Commentary by Rebecca Foust, Poetry Editor
I met Anna Yin at the West Chester Poetry Conference in 2016 and enjoyed spending time with her again this past June. She’s a warm and generously engaged poet, and I am happy to feature her work today. “The Path” is an interestingly informal formal poem. By this I mean that it incorporates certain formal elements like rhyme and meter but at the same time resists using those elements in a traditional, patterned way. Looking at the poem as a whole, the first thing I notice is that its stanza pattern appears to be regular on the page. It is composed of a couplet, five quatrains, and then one more couplet—a kind of chiasmus or envelope form that incorporates within it the patterns of couplet and quatrain. The stanza structure is, as you will see, the only rigidly formal aspect of this otherwise more equivocal, mercurial poem.
“The Path” is not metrical, but meter is strongly felt within the lines, either dimeter or trimeter, but not according to a regular, repeating pattern across the lines. Likewise, there is no formal end-rhyme scheme, but that does not mean you will not find any rhyme. In fact, there are three sets of end-rhymes across the stanzas in “The Path”: time/them/room, there/air/door/mirror, and hung/wings/bring. So, we hear a chiming, but not in a regular, predictable way; the effect is atonal rather than melodic and innovative rather than by rote. The poem also uses an array of randomly employed internal or within-line rhymes. Internal rhymes occur in lines 2 (there/there), 4 (retreats/note), 8 (crane/hung), 9 (strings, wings), 12 (hat/at), 13 (fragile/pale), 17 (dawn/on), and 21 (open/ocean). This non-patterned employment of end and internal rhyme is discursive, mysterious, and haunting—tonal effects that strongly support the poem’s overall atmosphere and meaning.

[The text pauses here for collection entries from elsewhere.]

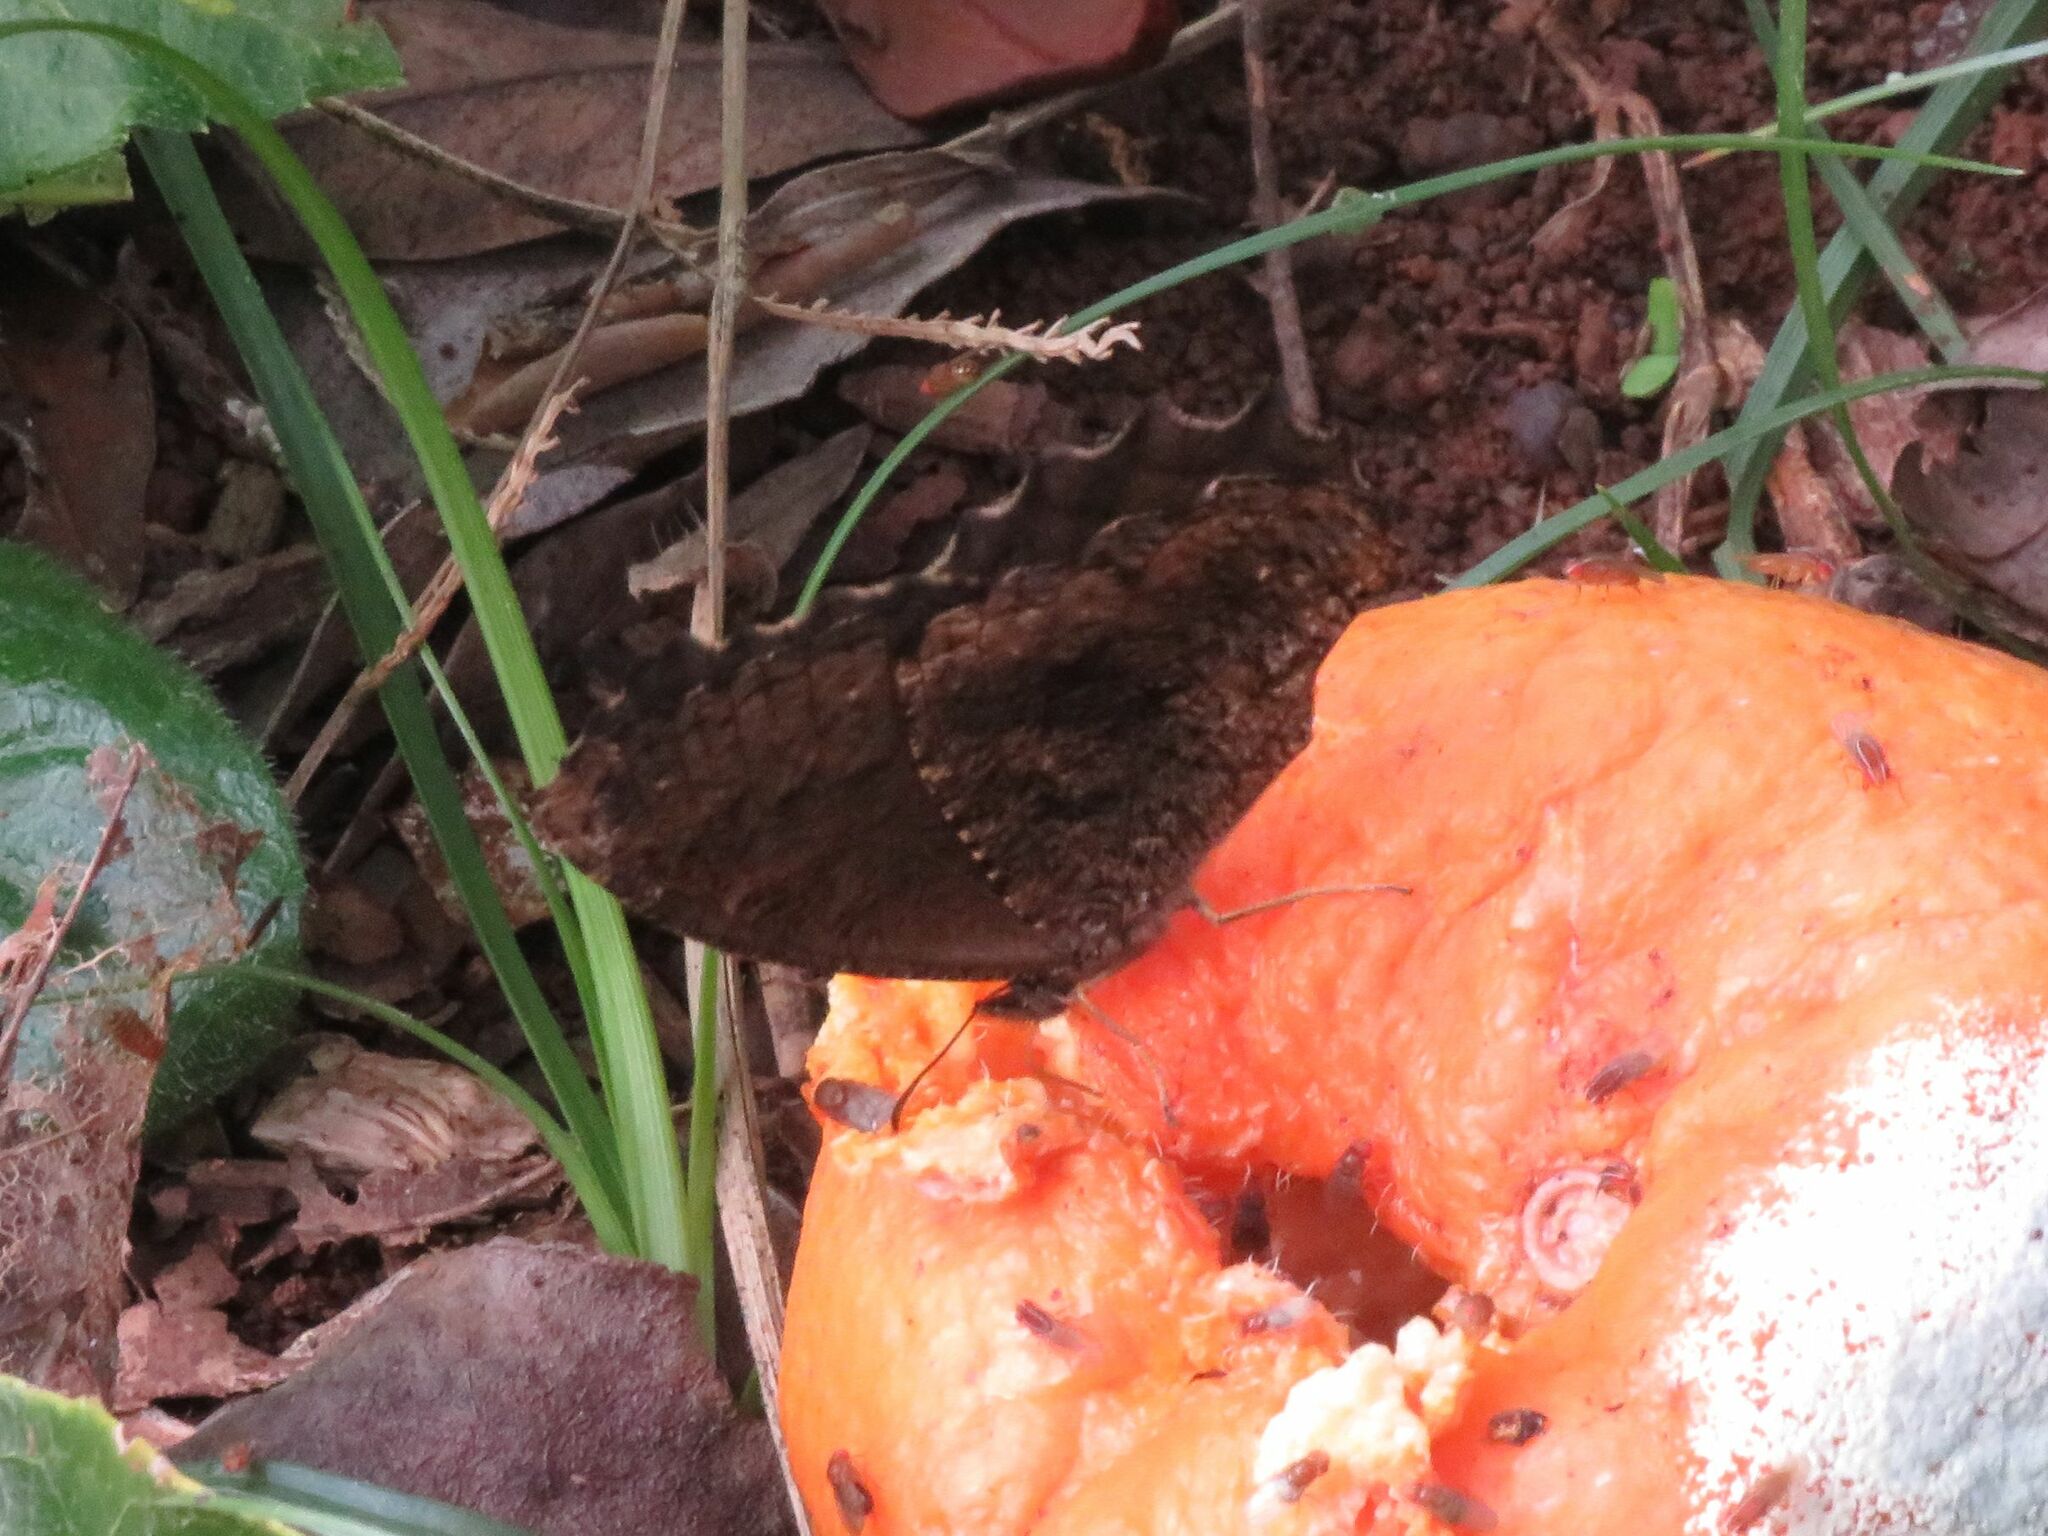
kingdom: Animalia
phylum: Arthropoda
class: Insecta
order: Lepidoptera
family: Nymphalidae
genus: Praepedaliodes
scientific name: Praepedaliodes phanias
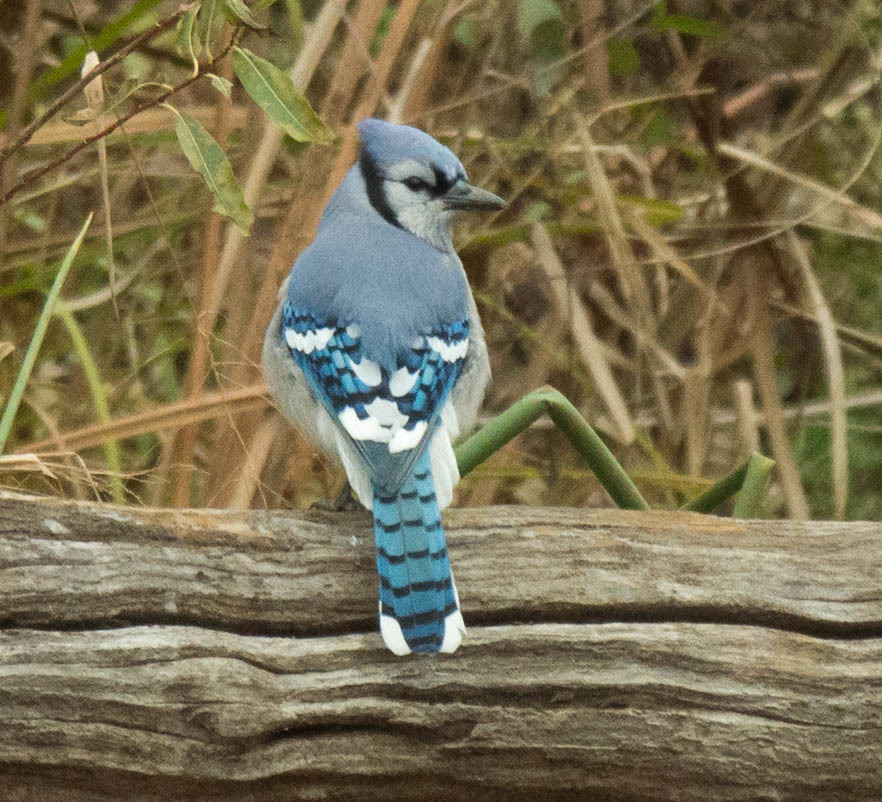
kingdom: Animalia
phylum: Chordata
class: Aves
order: Passeriformes
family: Corvidae
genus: Cyanocitta
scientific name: Cyanocitta cristata
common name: Blue jay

With its sequence of three gifts and their near-magical transformations from letter to bird and petals to “sun-wheels”, the poem evokes the atmosphere or mood of a fairy or folk tale. What is its meaning? As noted before in this column, poems do not have to “mean” anything, nor do they have to be “understood.” A poem can be powerful and remain elusive and mysterious at the same time. In fact, many would argue that less accessible poems are more powerful than transparent ones. In this case, “The Path” is a mysterious poem, but one that also tells a clear story. The mystery comes in the way the poem frees us to assign our own interpretations to what on its surface seems a familiar and even archetypal tale: boy meets girl, girl resists boy (here, for six stanzas), girl capitulates, and then they live happily ever after.
The boy’s wooing consists of leaving gifts, and each rejected gift as well as the one that works in the end is something into which it is possible to read many metaphors. The first gift is a love note; the girl folds it into a paper crane she hangs in the window for the boy to see, but her door remains closed. Perhaps that gift fails because it is too much in the chauvinist tradition, or maybe it is not imaginative enough, and other interpretations are possible. The second gift is of the boy’s hat, with a fading rose inside. This one seems slightly more successful, because the girl engages with it several times (watching the rose die, then pressing the petals to her mirror and enjoying the sun illuminating them), but she still does not open her door. Again, the poem feels very much like a fairy tale, so it’s perhaps no surprise that the third time is the charm, and when the boy brings the white scarf to the door, it opens.
The scarf is “the path” to the girl’s heart, but why? We could surmise that it represents the boy’s purity, or both his and the girl’s purity, or as in the Chinese tradition perhaps even represents death. Another reader might be more impressed by its erotic potential. The point here is that all the gifts—love-note, white crane, hat, dying rose, and white scarf—are rich and evocative of a wide range of metaphorical interpretations. Readers could argue for hours about why the white scarf opened the door and the rose did not, but for me the reason is explained in the poem’s final, wonderful, couplet:
Blindfolding each other,
they enter the room.
Until I read the author’s note, it did not occur to me that the poem could be an ars poetica, but of course it is, and a lovely expression of the difficulty of accessing the muse or inner creative spirit. I read it that way now and also as a love story, both with a feminist twist: this speaker (or muse) does not want to be wooed in the courtly love tradition with billet-doux and flowers, but instead seeks union on equal ground, gorgeously expressed in the image of two people blindfolding each other, both entering the mystery at the same time.